(Records from a data collection)
-----

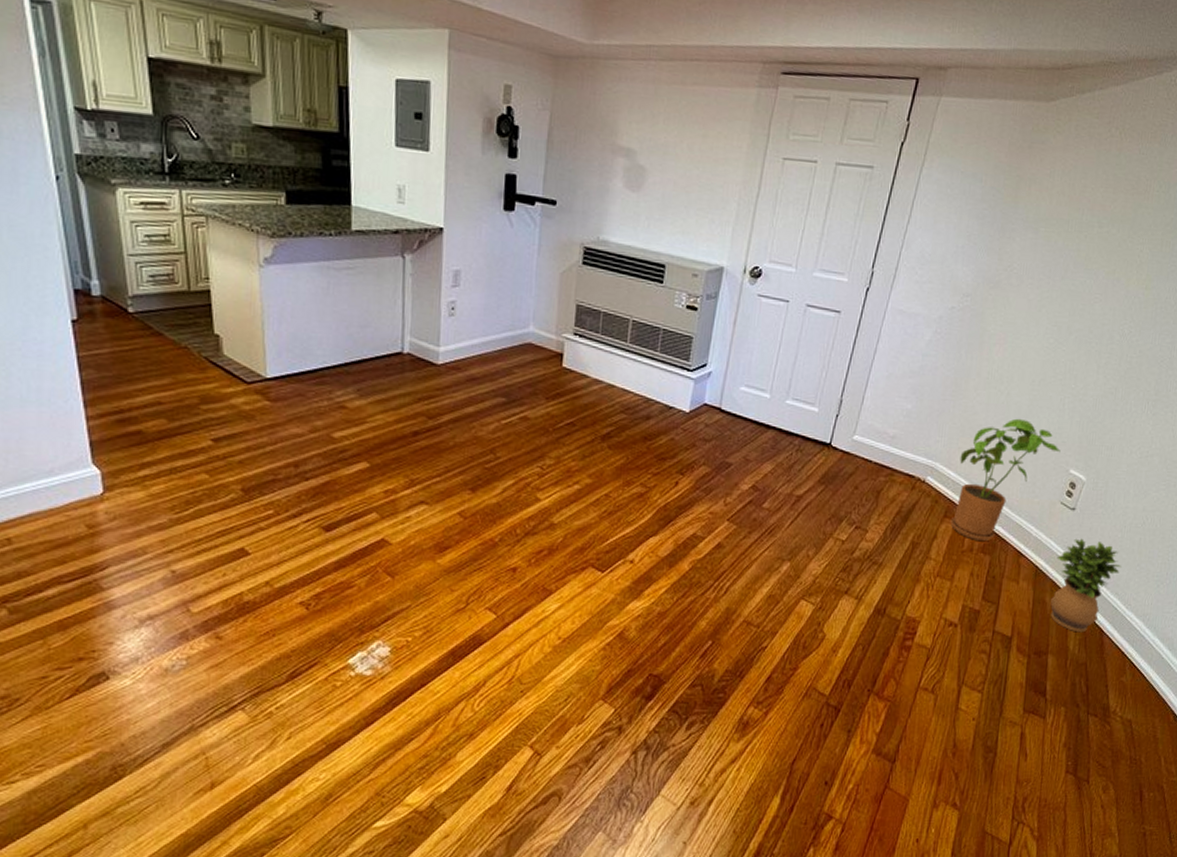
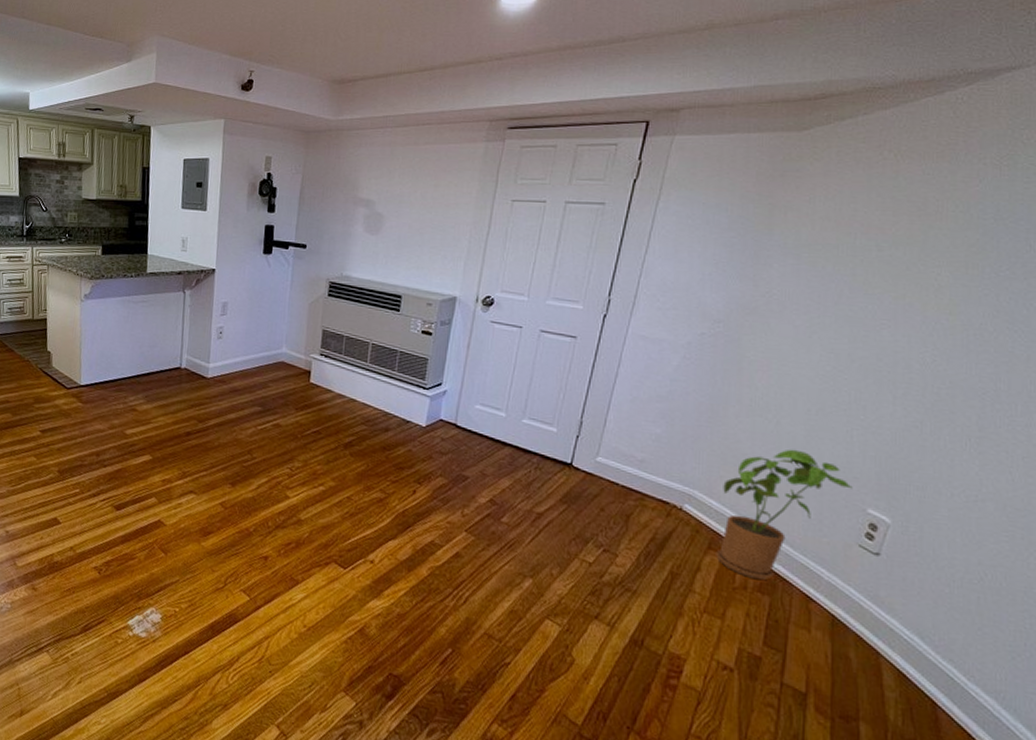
potted plant: present [1050,538,1122,633] -> none [855,588,955,702]

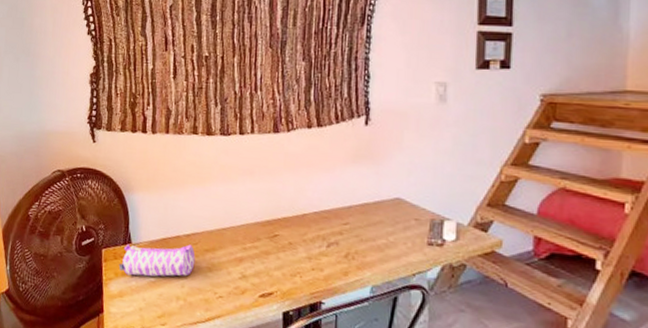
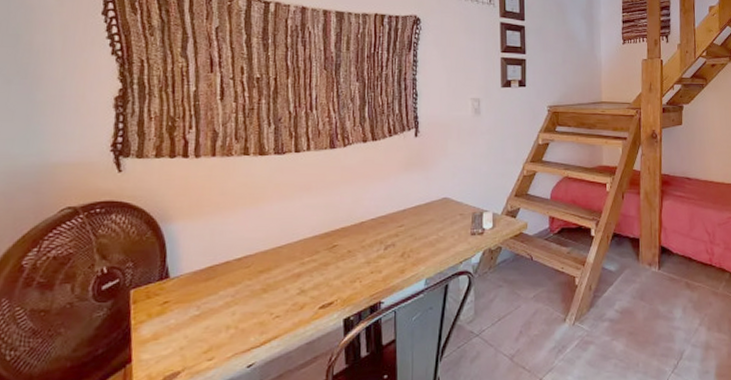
pencil case: present [118,243,196,277] -> none [152,268,248,314]

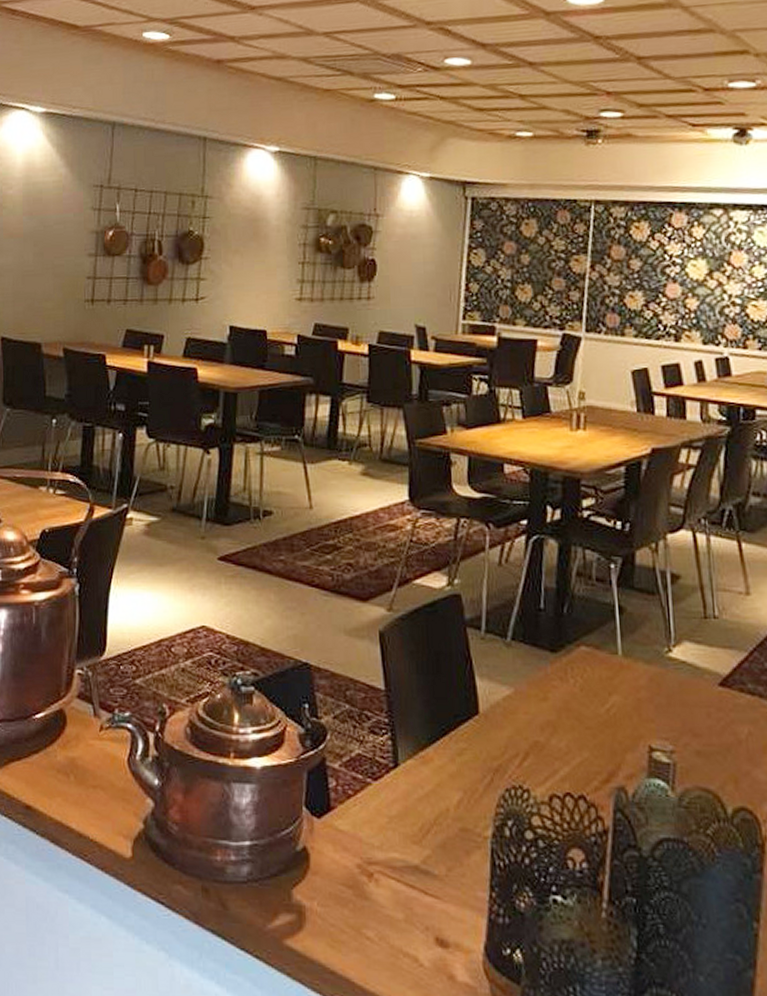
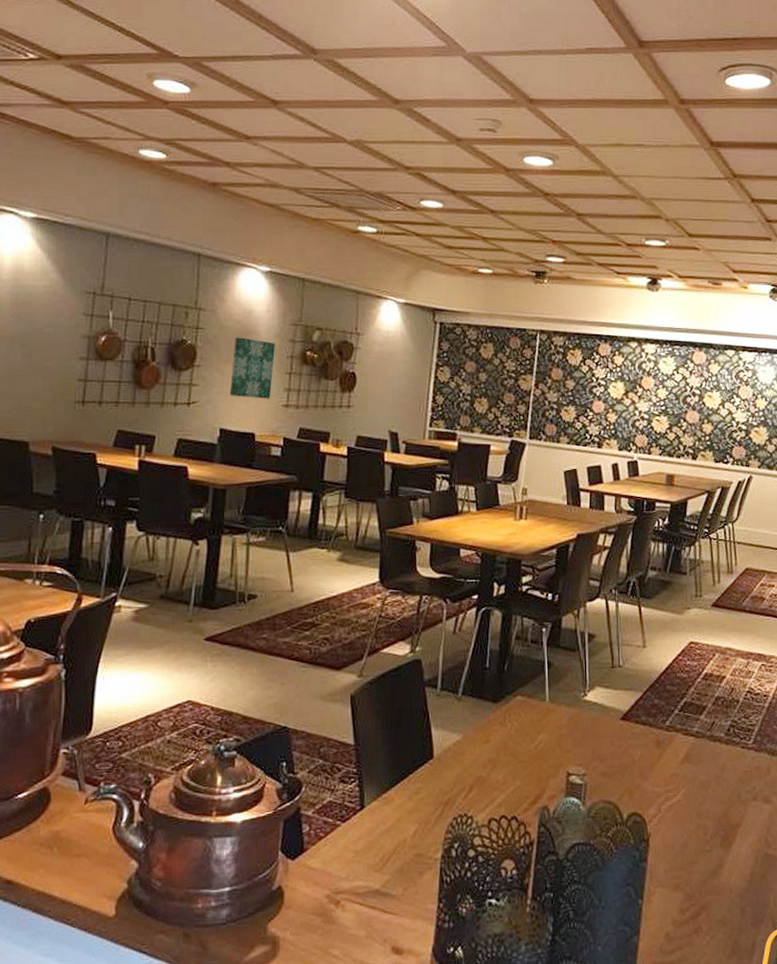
wall art: none [239,225,287,293] -> present [229,337,276,399]

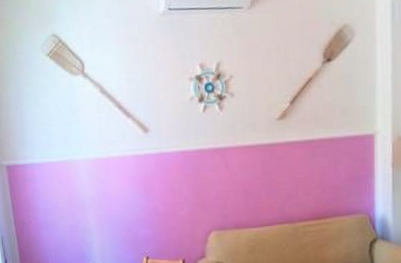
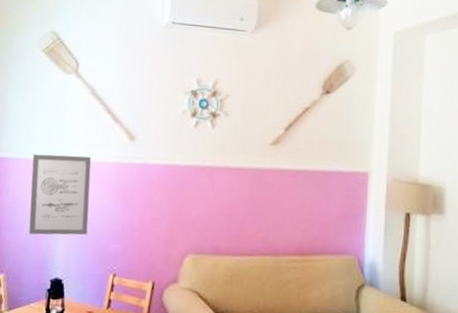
wall art: none [55,152,117,231] -> present [28,154,92,235]

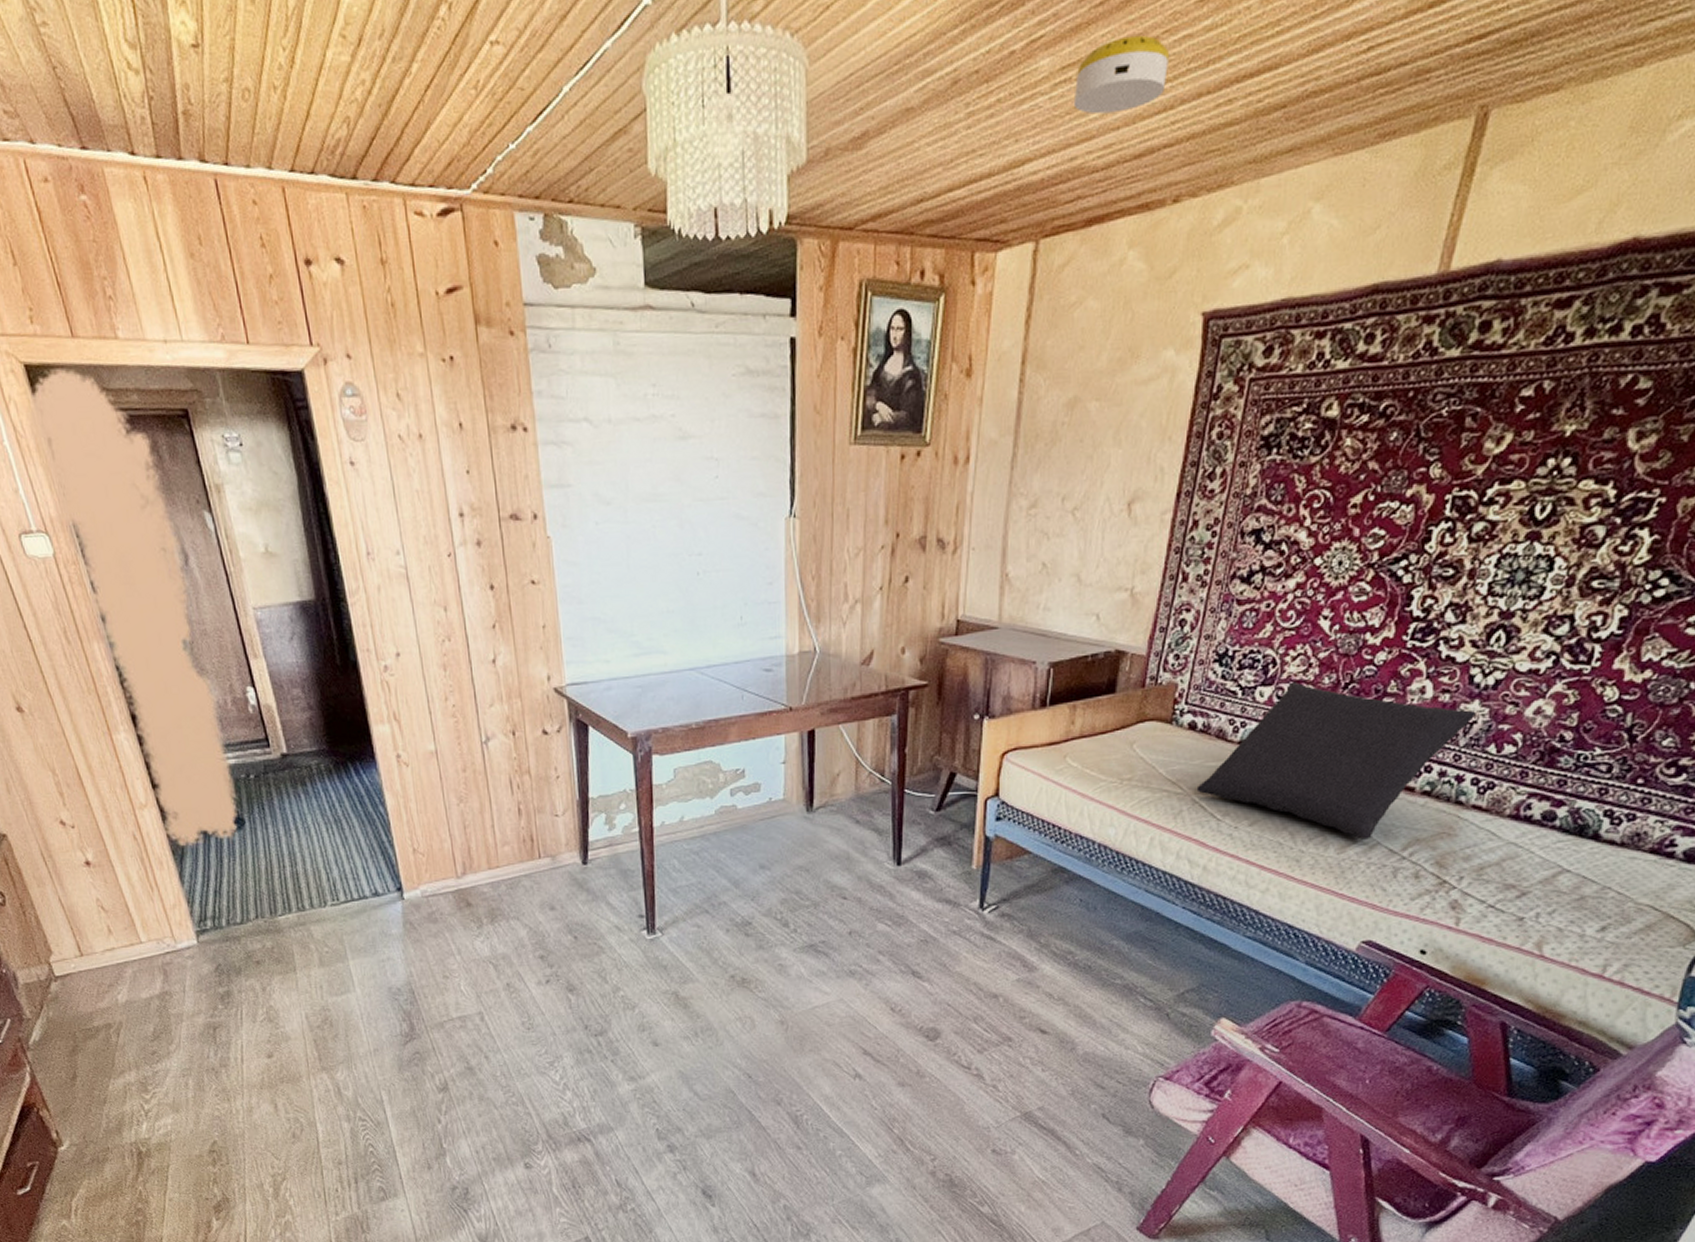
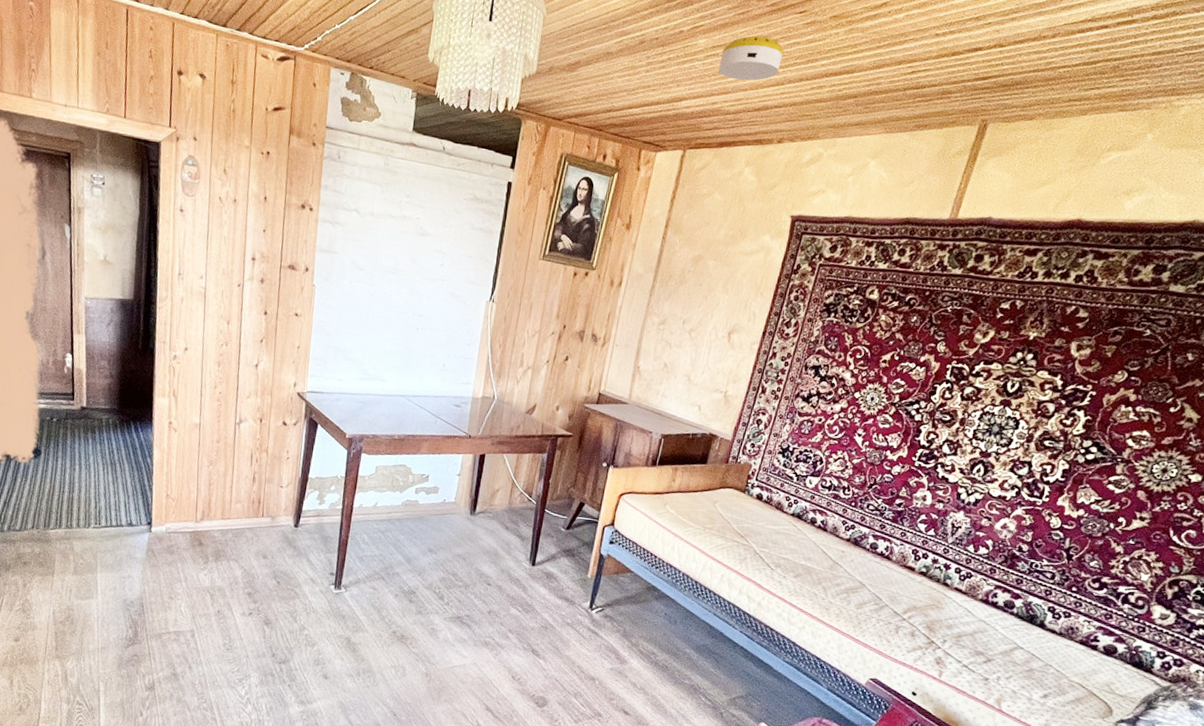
cushion: present [1196,681,1476,840] -> none [758,477,961,601]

-----

### INSTRUCTIONS TO FOLLOW
Please retype only the lines from the line that holds "wall art: none [55,152,117,231]" through the end of the records, exactly as they stand, and drop every picture.

### RESPONSE AREA
wall art: none [55,152,117,231] -> present [28,154,92,235]

cushion: present [1196,681,1476,840] -> none [758,477,961,601]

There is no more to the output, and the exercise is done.